====== TEXTAUSZUG

Gefährlicher Kult um Hexen
Autor: Petra Malbrich
Forchheim, Freitag, 28. April 2017
Das Mystische und Geheimnisvolle, das Hexen umgibt, fasziniert immer wieder auch Jugendliche im Raum Forchheim.
"Pass auf, sie hat wieder ihre schwarze Phase," das braucht die Mutter heute zu Sarahs Freund nur zu sagen. Er weiß dann Bescheid, dass Sarah wieder von jener niederdrückenden Stimmung beherrscht wird, die sich irgendwann nach dem Treffen mit anderen "Hexen" eingestellt hatte.
Angefangen hat das Sarahs Interesse für Hexen ganz harmlos. Das Mystische und Geheimnisvolle, das sich hinter dem Wort "Hexen" verbirgt, fand sie zunächst attraktiv. Es ging ihr um Wissen, um Magie und Hellsehen, ein wenig auch um Liebespendeln. Im Internet tauchte sie immer tiefer in die Materie hinab, lernte auch andere "Hexen" kennen und traf sich schließlich mit ihnen in der Walpurgisnacht, in der Nacht vom 30. April auf 1. Mai.
"Schwarze Zirkel"
"Viele Menschen fühlen sich von dem neuen Hexenkult, von dieser Spiritualität angezogen", sagt Hans Markus Horst. Er ist Weltanschauungsberater der Beratungsstelle für Weltanschauungen in der Erzdiözese Bamberg. Pfarrer Enno Weidt aus Forchheim erinnert sich, dass er vor Jahren einmal ein Mädchen beerdigen musste, das in solchen "schwarzen Zirkeln" aktiv war und sich das Leben nahm. Für Pfarrer und Mitarbeiter in den Pfarreien sind solche Tendenzen in den meisten Fällen nicht zu erkennen: "Wer solche Tendenzen hat, tauscht sich nicht unbedingt mit dem Pfarrer aus", erklärt Weidt. Das Bild der Hexe hat sich seit Ende des 20. Jahrhunderts gewandelt. Die Hexe gilt nun als selbstbewusst, spirituell fortgeschritten und durchsetzungsstark. "Der Markt hält für dieses Gefühl viel bereit: Hexenbücher, Ritualratgeber, Kristallkugeln, Pendel, Harze, Steine und Kräuter und viele Anleitungsbücher sowie Praxishilfen", informiert Horst.

============

Schreibe aus dem Artikel über den Hexenkult die Stelle wortgetreu ab, beginnend bei „Angefangen hat das“ und weiter bis einschließlich „auf 1. Mai.“.

====== DATENTEIL

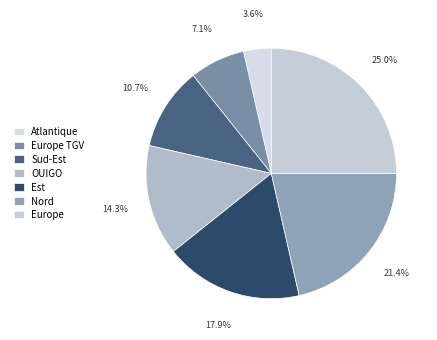

Rank the categories by value from highest to lowest.

Europe, Nord, Est, OUIGO, Sud-Est, Europe TGV, Atlantique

============

→ DEINE LÖSUNG:
Angefangen hat das Sarahs Interesse für Hexen ganz harmlos. Das Mystische und Geheimnisvolle, das sich hinter dem Wort "Hexen" verbirgt, fand sie zunächst attraktiv. Es ging ihr um Wissen, um Magie und Hellsehen, ein wenig auch um Liebespendeln. Im Internet tauchte sie immer tiefer in die Materie hinab, lernte auch andere "Hexen" kennen und traf sich schließlich mit ihnen in der Walpurgisnacht, in der Nacht vom 30. April auf 1. Mai.